Dataset entries »
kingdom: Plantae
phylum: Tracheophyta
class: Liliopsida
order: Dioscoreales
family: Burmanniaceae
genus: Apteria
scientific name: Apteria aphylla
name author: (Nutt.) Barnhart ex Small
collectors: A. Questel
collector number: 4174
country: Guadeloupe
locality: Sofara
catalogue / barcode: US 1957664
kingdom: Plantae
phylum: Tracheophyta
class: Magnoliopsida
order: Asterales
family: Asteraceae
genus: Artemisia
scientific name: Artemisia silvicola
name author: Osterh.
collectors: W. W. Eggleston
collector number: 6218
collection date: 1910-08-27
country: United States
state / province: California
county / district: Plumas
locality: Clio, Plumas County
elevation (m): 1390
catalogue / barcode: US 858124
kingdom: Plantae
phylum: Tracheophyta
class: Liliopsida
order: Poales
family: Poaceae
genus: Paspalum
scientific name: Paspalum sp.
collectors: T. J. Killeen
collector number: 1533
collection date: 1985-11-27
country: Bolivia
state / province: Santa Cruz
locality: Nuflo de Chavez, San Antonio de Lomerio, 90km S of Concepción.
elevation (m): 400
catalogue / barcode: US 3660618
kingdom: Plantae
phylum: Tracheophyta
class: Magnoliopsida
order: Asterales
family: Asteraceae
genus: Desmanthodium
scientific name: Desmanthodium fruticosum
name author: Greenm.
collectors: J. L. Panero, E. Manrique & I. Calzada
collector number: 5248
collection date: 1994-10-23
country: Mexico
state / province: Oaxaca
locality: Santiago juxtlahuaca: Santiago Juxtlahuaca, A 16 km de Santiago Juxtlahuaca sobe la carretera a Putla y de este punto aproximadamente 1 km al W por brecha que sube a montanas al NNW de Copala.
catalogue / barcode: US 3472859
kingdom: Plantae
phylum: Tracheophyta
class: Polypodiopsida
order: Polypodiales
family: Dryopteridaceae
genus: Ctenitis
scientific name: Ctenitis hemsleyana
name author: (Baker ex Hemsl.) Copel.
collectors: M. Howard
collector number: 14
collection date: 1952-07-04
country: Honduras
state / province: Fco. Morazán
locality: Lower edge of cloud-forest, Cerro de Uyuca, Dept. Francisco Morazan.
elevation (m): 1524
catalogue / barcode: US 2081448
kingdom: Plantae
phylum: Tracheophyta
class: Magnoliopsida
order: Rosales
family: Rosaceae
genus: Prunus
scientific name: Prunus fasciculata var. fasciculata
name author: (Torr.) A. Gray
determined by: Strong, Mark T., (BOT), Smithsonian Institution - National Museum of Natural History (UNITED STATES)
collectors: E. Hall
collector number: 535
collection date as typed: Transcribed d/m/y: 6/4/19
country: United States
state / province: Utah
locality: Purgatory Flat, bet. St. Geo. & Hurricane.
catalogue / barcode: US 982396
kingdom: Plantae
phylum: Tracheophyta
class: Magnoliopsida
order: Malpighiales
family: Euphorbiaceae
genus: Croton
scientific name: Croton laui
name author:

Aim » Copy out the lines above word for word, starting with the line that contains "scientific name: Apteria aphylla" and going on through the line that contains "collector number: 6218".

Output »
scientific name: Apteria aphylla
name author: (Nutt.) Barnhart ex Small
collectors: A. Questel
collector number: 4174
country: Guadeloupe
locality: Sofara
catalogue / barcode: US 1957664
kingdom: Plantae
phylum: Tracheophyta
class: Magnoliopsida
order: Asterales
family: Asteraceae
genus: Artemisia
scientific name: Artemisia silvicola
name author: Osterh.
collectors: W. W. Eggleston
collector number: 6218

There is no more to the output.